[Excerpts from a dataset]
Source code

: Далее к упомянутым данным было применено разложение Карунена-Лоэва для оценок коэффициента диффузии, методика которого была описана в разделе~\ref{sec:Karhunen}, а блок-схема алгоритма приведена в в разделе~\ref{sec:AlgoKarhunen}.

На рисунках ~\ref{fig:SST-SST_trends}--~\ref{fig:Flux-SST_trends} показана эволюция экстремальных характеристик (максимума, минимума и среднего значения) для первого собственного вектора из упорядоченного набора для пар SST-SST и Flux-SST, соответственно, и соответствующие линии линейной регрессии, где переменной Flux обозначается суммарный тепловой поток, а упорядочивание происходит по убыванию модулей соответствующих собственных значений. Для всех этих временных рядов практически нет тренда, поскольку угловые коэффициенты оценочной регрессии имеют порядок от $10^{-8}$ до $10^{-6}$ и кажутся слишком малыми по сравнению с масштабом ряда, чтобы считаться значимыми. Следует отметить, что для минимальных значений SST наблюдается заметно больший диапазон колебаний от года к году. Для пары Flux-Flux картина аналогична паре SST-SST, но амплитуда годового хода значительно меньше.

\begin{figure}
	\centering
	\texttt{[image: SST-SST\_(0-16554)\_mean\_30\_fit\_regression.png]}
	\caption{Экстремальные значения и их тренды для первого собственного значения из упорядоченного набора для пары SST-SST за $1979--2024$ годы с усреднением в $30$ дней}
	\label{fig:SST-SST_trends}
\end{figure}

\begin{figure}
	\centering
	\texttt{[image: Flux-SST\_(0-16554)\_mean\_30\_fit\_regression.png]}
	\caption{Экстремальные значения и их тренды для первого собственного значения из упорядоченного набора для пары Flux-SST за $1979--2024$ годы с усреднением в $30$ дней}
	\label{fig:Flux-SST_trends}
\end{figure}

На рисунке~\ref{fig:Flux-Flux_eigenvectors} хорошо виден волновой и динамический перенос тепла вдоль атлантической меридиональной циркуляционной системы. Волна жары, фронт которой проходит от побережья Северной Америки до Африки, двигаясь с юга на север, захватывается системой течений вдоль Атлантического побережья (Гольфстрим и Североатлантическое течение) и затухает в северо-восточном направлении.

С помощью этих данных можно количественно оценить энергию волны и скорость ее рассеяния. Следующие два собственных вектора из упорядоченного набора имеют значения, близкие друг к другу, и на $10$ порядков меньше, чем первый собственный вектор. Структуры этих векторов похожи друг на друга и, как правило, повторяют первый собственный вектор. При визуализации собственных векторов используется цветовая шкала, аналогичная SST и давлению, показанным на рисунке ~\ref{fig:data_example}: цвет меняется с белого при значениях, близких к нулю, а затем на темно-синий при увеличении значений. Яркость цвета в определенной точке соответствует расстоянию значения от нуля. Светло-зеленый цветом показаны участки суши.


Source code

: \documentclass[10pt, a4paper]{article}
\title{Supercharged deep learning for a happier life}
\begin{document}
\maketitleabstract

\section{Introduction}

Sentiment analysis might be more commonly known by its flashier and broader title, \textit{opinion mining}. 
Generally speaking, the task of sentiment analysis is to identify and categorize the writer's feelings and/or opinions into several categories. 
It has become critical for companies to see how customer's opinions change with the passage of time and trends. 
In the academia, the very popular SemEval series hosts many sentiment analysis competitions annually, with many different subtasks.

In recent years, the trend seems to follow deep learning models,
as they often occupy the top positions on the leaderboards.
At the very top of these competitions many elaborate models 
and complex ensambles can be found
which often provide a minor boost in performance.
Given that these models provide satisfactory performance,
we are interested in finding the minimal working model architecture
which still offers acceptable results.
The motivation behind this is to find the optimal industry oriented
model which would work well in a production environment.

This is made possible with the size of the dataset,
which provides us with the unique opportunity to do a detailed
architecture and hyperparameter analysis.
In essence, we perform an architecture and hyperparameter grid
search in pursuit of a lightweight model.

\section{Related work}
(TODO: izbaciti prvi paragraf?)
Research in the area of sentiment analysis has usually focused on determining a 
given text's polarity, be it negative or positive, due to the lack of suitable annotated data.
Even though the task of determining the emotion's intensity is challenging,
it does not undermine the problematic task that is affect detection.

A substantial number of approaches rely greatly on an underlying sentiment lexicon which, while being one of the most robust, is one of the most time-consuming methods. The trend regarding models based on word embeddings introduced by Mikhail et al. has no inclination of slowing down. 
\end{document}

* Problem *
Find how many lines of the preceding data contain "texttt", and answer with that number only.

* Answer box *
2